**Exercise goal**
Turn all of the records below into a Markdown table with the columns "Row" and "Text", one line per row, numbering the rows and skipping blank lines. Leave the pictures out of the table.

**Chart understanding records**
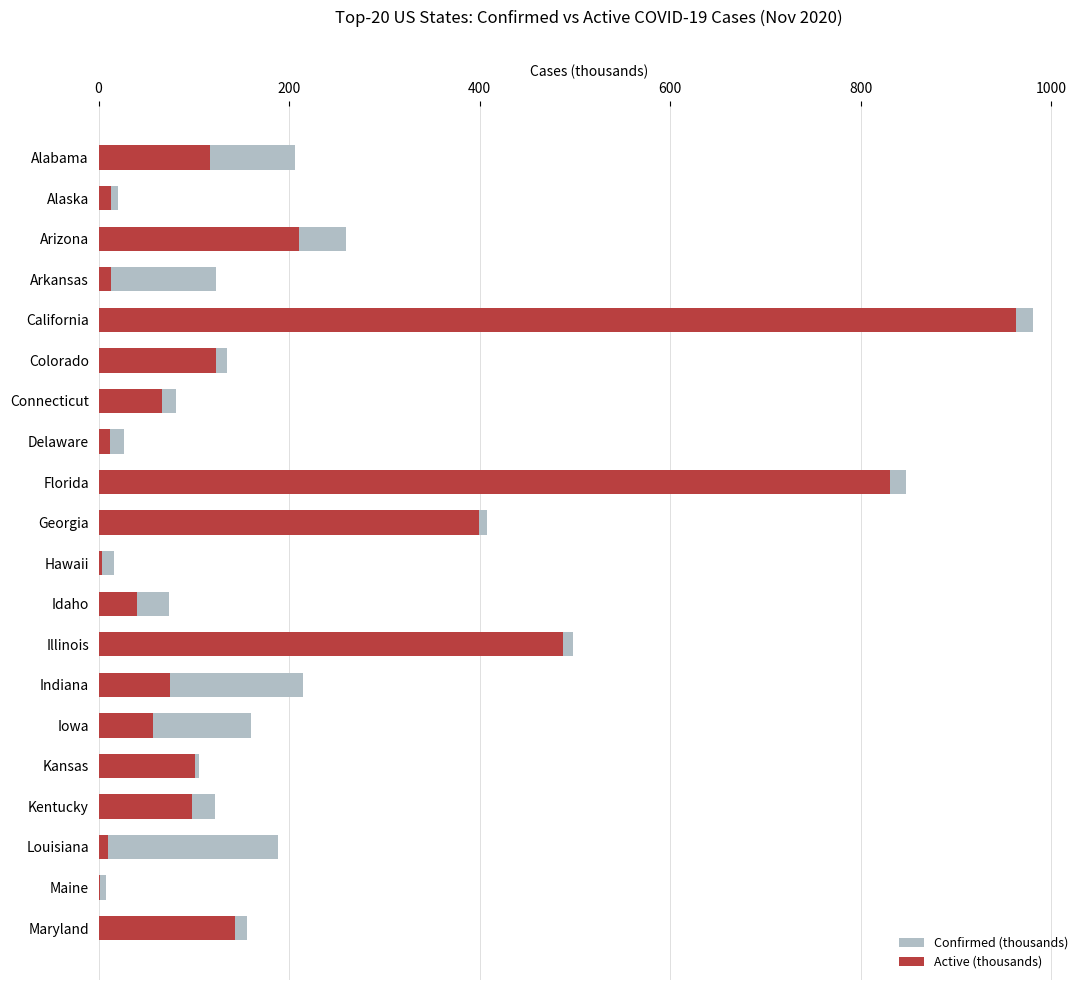

What is the maximum value shown in the chart?

981.3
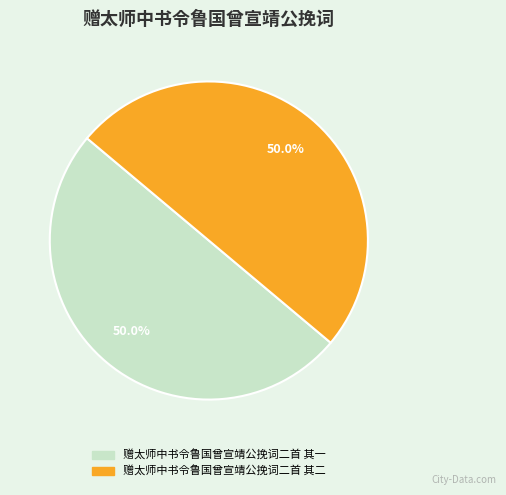

Approximately how many times larger is the value at 赠太师中书令鲁国曾宣靖公挽词二首 其一 compared to 赠太师中书令鲁国曾宣靖公挽词二首 其二?

1.0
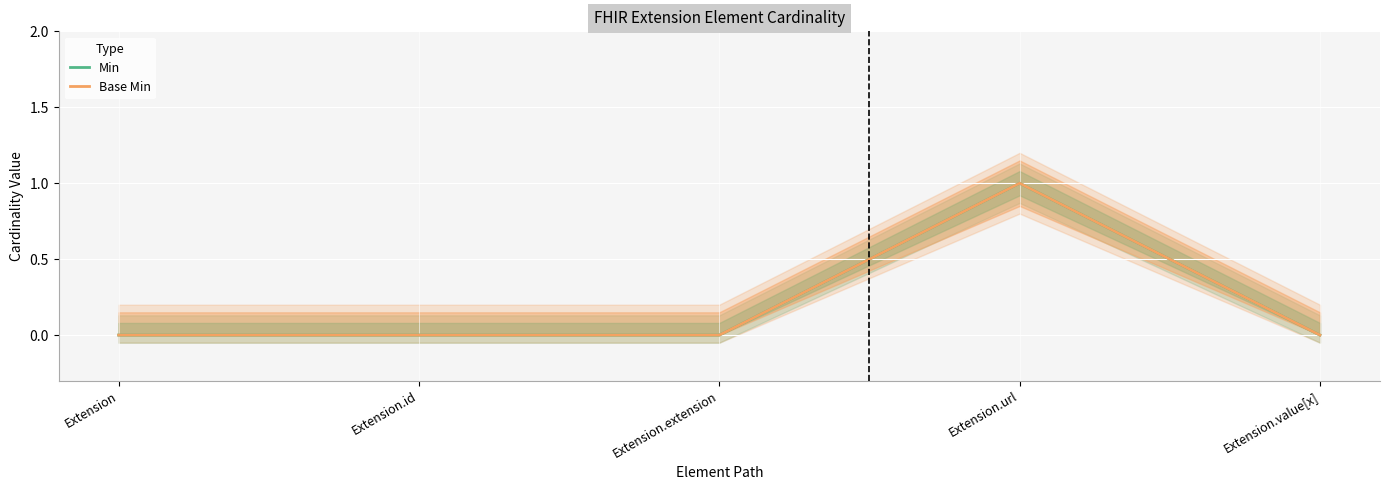

What is the sum of all Base Min values?

1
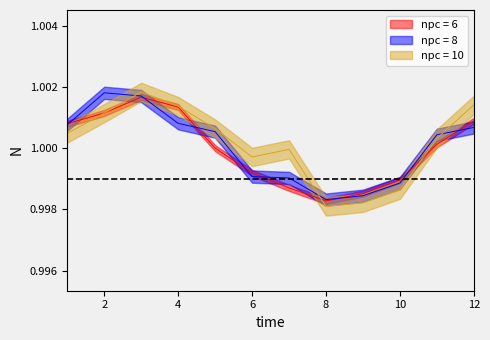

What is the value of the npc = 8 point at the 4th from the left?

1.0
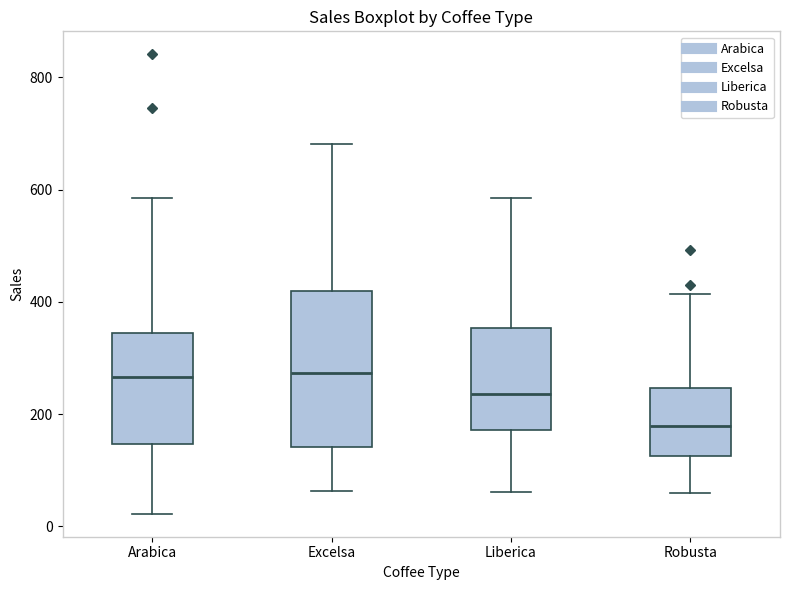

Reading left to right, read every box against the y-axis: the position of its median line, the range the box covers, and the ends of its whiskers. The values are not printed on the chart, so give them approximately, as read against the axis.

Arabica: median 260, box 140 to 340, whiskers 20 to 580
Excelsa: median 280, box 140 to 420, whiskers 60 to 680
Liberica: median 240, box 180 to 360, whiskers 60 to 580
Robusta: median 180, box 120 to 240, whiskers 60 to 420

**Output for this task**
| Row | Text |
|---|---|
| 1 | What is the maximum value shown in the chart? |
| 2 | 981.3 |
| 3 | Approximately how many times larger is the value at 赠太师中书令鲁国曾宣靖公挽词二首 其一 compared to 赠太师中书令鲁国曾宣靖公挽词二首 其二? |
| 4 | 1.0 |
| 5 | What is the sum of all Base Min values? |
| 6 | 1 |
| 7 | What is the value of the npc = 8 point at the 4th from the left? |
| 8 | 1.0 |
| 9 | Reading left to right, read every box against the y-axis: the position of its median line, the range the box covers, and the ends of its whiskers. The values are not printed on the chart, so give them approximately, as read against the axis. |
| 10 | Arabica: median 260, box 140 to 340, whiskers 20 to 580 |
| 11 | Excelsa: median 280, box 140 to 420, whiskers 60 to 680 |
| 12 | Liberica: median 240, box 180 to 360, whiskers 60 to 580 |
| 13 | Robusta: median 180, box 120 to 240, whiskers 60 to 420 |